[[ Text segment, beginning ]]

North Carolina is midway on the East Coast, making it a vital hub for the transportation and logistics industry. That importance isn’t slowing down. Improvements to the state’s 90,000 miles of roads, 3,200 miles of track, four major airports and two ports are attracting the attention of companies and spurring economic development. But it isn’t always a smooth ride. Business North Carolina magazine recently assembled a panel of transportation experts to discuss the industry’s successes and challenges.
The discussion was moderated by Ben Kinney, Business North Carolina publisher. North Carolina Railroad, EPES Transport System, N.C. Department of Transportation, Transportation Impact and Piedmont Triad International Airport, which hosted the round table, provided support. The transcript was edited for brevity and clarity.
How does your company or organization VIEW the state’s transportation industry?
FULTON: The bulk of our longtime business is resistant to economic downturns. There are still days when we aren’t as busy as we would like, but we’re doing well overall. We cover the eastern half of the country, and our drivers drove more than 27 million miles in North Carolina last year. There are challenges. We have electronic driver’s logs on our tractors, for example, but most small trucking companies don’t. They will be mandatory in December. So while technology is a good thing, if smaller freight carriers don’t embrace technology, we could lose capacity.
STATON: We started our business in 2008, during the Great Recession. We consider it recession-proof because its audits and contract negotiations save money for customers who ship a large volume of goods. That keeps them competitive. Everyone likes to save money, even when the economy is humming along. The company has grown by at least double digits every year. We see that continuing.

[[ Text segment, end ]]
[[ Records supplied, beginning ]]

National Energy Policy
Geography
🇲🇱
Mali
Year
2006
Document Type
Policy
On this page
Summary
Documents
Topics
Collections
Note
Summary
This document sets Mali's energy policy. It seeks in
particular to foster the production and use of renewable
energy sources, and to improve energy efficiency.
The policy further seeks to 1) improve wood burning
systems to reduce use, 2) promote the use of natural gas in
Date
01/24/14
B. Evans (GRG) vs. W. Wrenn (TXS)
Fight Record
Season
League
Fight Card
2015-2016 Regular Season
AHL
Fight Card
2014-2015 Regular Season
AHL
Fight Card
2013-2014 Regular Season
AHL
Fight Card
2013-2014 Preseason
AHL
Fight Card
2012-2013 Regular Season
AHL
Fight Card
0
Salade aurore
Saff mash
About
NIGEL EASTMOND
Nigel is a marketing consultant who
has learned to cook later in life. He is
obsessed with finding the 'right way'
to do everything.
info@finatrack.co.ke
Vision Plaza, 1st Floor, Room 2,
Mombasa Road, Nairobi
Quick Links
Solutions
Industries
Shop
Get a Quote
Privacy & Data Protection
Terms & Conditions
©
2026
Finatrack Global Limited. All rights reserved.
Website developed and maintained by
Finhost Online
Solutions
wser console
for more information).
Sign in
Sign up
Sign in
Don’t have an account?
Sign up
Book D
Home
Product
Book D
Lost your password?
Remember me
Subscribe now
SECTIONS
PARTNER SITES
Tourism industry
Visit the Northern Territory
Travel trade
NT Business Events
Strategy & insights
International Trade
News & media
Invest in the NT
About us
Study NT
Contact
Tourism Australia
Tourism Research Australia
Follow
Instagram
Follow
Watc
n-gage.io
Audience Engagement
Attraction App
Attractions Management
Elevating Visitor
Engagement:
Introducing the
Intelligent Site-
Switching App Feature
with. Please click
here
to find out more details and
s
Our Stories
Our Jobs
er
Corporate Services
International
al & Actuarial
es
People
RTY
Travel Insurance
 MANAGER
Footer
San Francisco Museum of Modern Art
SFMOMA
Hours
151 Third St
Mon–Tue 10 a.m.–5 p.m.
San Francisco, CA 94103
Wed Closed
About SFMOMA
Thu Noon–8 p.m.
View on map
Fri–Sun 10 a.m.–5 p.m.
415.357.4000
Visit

[[ Records supplied, end ]]

- **Questions to answer**
A: Convert the stretch of the records from their first line through the line containing "to do everything." into a JSON list of strings, one string per line, leaving out blank lines.
B: Carry on the round-table discussion of North Carolina's transportation industry from where it stops.

- **Expected outputs**
A:
[
  "National Energy Policy",
  "Geography",
  "🇲🇱",
  "Mali",
  "Year",
  "2006",
  "Document Type",
  "Policy",
  "On this page",
  "Summary",
  "Documents",
  "Topics",
  "Collections",
  "Note",
  "Summary",
  "This document sets Mali's energy policy. It seeks in",
  "particular to foster the production and use of renewable",
  "energy sources, and to improve energy efficiency.",
  "The policy further seeks to 1) improve wood burning",
  "systems to reduce use, 2) promote the use of natural gas in",
  "Date",
  "01/24/14",
  "B. Evans (GRG) vs. W. Wrenn (TXS)",
  "Fight Record",
  "Season",
  "League",
  "Fight Card",
  "2015-2016 Regular Season",
  "AHL",
  "Fight Card",
  "2014-2015 Regular Season",
  "AHL",
  "Fight Card",
  "2013-2014 Regular Season",
  "AHL",
  "Fight Card",
  "2013-2014 Preseason",
  "AHL",
  "Fight Card",
  "2012-2013 Regular Season",
  "AHL",
  "Fight Card",
  "0",
  "Salade aurore",
  "Saff mash",
  "About",
  "NIGEL EASTMOND",
  "Nigel is a marketing consultant who",
  "has learned to cook later in life. He is",
  "obsessed with finding the 'right way'",
  "to do everything."
]

B:
MOORE: Recent North Carolina Railroad investments have put the rail line in prime condition. Now, the railroad is returning to its roots. It was chartered in 1848 to connect the east and Piedmont, opening the door for industrial and economic development. The board has directed us to support recruiting and retaining businesses, creating jobs and increasing freight traffic. We’re partnering with railroads statewide to accomplish those goals. We’re doing statewide marketing and identifying industrial rail sites. The state is in a good position to take advantage of those. Nationally, railroads have shifted their business goals, including transitioning from carrying large amounts of coal. Its production was at a 35-year low in 2016, according to the U.S. Energy Department, because utilities are using more natural gas and renewables, such as wind or solar, for power generation. Two of the country’s largest railroads — [Norfolk, Va.-based] Norfolk Southern Corp. and [Jacksonville, Fla.-based] CSX Corp. — operate in North Carolina. They will continue to grow intermodal, which combines multiple forms of transportation, such as truck and train, to move goods more efficiently.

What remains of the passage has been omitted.